# Now...This Is A Joint



## bombbudpuffa (Aug 27, 2007)

Blue Mystic Calyxes...rolled in a 1.0:hubba:.


----------



## Sticky_Budz (Aug 27, 2007)

Damn  are u teasing us damn bro that looks sooooo good mmm i can almost taste it lol how it smoke taste and of course how was the high??????? and if u dont want the roach u can send it to MEEEEEEEEEEE


----------



## bombbudpuffa (Aug 27, 2007)

> how it smoke taste and of course how was the high???????


Taste, kind of like sweet green taste. It's only air dried for 4 days. Hasn't reached her full potential yet. She's going into cure mode today. The high is spectacular. I'm very stoned...kind of getting hungry.
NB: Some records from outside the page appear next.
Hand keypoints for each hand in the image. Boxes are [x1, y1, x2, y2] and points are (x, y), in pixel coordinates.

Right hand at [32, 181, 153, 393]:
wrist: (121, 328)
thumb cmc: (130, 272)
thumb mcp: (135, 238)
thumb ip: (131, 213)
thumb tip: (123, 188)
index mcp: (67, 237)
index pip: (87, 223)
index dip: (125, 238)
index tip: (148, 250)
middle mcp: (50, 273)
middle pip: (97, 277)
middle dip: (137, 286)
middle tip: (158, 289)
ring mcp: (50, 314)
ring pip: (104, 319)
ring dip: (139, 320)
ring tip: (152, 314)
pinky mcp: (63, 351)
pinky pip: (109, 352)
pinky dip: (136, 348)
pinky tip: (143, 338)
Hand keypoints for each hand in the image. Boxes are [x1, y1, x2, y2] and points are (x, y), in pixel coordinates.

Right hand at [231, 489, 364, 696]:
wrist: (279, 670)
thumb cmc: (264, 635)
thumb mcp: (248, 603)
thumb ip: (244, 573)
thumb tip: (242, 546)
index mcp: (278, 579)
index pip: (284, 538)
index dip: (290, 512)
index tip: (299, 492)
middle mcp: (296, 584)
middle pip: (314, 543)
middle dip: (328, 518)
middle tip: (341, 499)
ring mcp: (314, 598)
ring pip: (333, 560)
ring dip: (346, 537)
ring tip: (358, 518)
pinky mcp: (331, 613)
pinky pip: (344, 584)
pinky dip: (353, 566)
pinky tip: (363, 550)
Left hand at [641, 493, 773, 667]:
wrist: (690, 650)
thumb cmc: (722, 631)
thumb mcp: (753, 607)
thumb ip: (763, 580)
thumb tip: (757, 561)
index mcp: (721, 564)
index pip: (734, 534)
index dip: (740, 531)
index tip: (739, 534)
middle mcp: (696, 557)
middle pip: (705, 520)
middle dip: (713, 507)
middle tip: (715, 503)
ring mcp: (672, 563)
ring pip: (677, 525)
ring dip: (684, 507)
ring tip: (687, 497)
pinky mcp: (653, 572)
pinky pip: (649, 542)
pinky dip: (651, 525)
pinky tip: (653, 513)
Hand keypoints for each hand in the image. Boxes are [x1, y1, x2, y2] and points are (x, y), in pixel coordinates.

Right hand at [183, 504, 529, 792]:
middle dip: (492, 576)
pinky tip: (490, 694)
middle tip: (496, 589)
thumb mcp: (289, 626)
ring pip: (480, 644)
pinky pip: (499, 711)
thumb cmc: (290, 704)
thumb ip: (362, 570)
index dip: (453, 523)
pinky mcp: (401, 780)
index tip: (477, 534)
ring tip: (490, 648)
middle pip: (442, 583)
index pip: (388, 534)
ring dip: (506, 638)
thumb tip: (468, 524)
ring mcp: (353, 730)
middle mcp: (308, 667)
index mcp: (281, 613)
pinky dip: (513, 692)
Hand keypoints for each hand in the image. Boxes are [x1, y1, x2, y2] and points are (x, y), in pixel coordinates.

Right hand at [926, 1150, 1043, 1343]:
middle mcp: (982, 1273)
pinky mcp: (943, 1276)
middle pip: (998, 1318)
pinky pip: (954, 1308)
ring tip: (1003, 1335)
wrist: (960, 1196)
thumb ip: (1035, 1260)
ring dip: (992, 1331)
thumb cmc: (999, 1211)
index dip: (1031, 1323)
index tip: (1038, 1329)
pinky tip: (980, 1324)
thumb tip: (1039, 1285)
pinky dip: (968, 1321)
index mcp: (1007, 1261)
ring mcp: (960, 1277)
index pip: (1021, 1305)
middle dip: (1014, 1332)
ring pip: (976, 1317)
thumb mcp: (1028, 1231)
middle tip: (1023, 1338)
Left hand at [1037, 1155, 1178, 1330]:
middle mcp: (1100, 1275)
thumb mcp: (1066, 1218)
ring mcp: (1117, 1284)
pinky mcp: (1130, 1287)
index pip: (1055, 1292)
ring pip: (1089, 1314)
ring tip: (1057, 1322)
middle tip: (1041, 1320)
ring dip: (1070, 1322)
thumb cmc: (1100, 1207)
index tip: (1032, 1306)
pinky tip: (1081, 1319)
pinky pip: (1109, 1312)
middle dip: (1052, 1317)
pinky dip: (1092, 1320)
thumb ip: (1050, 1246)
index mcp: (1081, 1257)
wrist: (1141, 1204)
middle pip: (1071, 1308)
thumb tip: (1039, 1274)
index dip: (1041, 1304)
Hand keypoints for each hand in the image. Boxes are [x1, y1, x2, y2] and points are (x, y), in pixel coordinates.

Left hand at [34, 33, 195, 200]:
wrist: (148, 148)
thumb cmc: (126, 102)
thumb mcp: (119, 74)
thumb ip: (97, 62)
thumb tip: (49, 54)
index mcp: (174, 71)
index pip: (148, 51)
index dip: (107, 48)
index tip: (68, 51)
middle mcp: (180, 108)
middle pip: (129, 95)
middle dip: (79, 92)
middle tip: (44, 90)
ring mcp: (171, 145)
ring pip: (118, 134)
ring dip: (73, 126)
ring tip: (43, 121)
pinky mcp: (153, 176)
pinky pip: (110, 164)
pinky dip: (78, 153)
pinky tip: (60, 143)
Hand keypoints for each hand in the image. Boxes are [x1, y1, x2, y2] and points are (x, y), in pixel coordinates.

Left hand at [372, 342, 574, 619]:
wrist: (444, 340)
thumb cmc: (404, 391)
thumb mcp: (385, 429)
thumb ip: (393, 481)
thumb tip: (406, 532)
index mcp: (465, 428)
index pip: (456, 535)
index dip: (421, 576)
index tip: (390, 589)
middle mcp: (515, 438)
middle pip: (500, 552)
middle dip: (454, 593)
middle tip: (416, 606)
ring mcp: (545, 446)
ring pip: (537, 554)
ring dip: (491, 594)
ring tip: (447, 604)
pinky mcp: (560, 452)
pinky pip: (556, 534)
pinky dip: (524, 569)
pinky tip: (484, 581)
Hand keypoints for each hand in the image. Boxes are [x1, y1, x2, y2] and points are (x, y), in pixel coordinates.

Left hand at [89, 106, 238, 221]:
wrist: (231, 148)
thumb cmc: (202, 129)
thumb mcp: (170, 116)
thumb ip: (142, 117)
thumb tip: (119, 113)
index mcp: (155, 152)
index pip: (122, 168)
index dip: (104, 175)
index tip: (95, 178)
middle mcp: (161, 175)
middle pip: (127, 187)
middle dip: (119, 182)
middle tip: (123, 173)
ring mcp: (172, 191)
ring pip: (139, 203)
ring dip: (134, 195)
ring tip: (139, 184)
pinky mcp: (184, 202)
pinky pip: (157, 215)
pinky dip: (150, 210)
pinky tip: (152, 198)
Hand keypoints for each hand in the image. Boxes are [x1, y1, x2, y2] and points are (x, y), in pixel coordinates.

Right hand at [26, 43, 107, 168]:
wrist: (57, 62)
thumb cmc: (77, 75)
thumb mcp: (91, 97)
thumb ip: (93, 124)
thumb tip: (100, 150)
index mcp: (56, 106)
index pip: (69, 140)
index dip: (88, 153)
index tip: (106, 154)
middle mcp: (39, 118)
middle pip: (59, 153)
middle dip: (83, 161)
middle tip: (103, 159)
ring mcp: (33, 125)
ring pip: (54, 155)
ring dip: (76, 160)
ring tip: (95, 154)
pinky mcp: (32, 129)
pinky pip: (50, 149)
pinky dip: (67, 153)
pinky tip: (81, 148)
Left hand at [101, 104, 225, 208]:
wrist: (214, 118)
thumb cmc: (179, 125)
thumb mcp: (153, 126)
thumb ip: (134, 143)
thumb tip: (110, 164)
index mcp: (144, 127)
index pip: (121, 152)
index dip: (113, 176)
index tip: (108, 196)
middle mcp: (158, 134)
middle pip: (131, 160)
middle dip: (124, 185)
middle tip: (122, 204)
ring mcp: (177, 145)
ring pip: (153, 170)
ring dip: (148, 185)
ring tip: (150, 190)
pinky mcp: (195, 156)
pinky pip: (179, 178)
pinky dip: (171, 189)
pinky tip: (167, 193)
I'll give a full smoke report when she's cured.


----------



## the_riz (Aug 27, 2007)

damnit BBP.. this forum teases me when im dry... but when i have smoke i dont see any of this??... lol

Looks awesome!, reminds me of our last harvest, damn good times bro 

Looking forward to that smoke report


----------



## SmokinMom (Aug 27, 2007)

No way man.  I get the roach.  Hahahhaha.


----------



## bombbudpuffa (Aug 27, 2007)

> I get the roach.


Yeah, Red gets the roach.


----------



## SmokinMom (Aug 27, 2007)

:woohoo: 

Hahahahaha Sticky Budz.


----------



## Sticky_Budz (Aug 27, 2007)

Damn smokin can u at least share it with me


----------



## SmokinMom (Aug 27, 2007)

On one condition....


----------



## Sticky_Budz (Aug 27, 2007)

SmokinMom said:
			
		

> On one condition....


and that is


----------



## Slartibartfast (Aug 29, 2007)

damn BombBud, you could just pop those like pills!


----------